**Excerpted passage**
* * * * *

These are all things to think about.
Authenticate at Connection() creation time? Having done that, use the catalog in the token to determine which service proxies to add to the Connection object.
Filter the above service list from the token by has_service() from openstack.config.
Add a has_service method to Connection which will BASICALLY just be hasattr(self, 'service') - but will look nicer.
Consider adding magic to Connection for every service that a given cloud DOESN'T have that will throw an exception on any attribute access that is "cloud doesn't have service blah" rather than simply Attribute Not Found. The SDK has a python api regardless of the services remotely, it would be nice if trimming the existing attribute list wouldn't make it impossible for someone to validate their code correctness. It's also possible that instead of not having services, we always mount proxy objects for every service, but we mount a "NotFound" proxy for each service that isn't there.

* * * * *

**Task to carry out**
Write out the design notes from "These are all" up to and including "the Connection object.", swapping "Connection" for "Session". The items have nothing to do with the design notes.

**Supplied entries**
* * * * *

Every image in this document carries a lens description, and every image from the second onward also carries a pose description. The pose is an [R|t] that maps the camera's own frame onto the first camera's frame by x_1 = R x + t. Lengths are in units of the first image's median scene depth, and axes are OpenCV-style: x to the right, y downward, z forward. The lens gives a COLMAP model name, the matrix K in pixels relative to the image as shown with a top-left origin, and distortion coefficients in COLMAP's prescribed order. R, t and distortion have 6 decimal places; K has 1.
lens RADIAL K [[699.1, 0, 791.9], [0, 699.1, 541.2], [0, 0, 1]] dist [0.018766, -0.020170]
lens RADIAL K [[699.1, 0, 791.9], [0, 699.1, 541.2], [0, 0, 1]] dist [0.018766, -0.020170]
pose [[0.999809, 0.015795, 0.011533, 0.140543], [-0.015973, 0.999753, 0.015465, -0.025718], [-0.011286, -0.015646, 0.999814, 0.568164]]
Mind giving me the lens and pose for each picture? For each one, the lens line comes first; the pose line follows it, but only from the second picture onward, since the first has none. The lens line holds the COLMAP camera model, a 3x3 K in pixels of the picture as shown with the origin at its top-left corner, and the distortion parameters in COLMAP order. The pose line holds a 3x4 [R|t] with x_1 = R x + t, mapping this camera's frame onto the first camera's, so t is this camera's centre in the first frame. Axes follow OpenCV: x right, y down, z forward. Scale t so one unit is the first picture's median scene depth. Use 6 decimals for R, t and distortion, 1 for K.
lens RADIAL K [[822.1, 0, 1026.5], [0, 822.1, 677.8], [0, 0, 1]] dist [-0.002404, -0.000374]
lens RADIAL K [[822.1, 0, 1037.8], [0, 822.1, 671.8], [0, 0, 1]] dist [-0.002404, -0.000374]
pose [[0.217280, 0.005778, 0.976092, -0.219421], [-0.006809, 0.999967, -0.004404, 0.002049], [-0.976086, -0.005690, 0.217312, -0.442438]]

* * * * *

**Result of this task**
These are all things to think about.
Authenticate at Session() creation time? Having done that, use the catalog in the token to determine which service proxies to add to the Session object.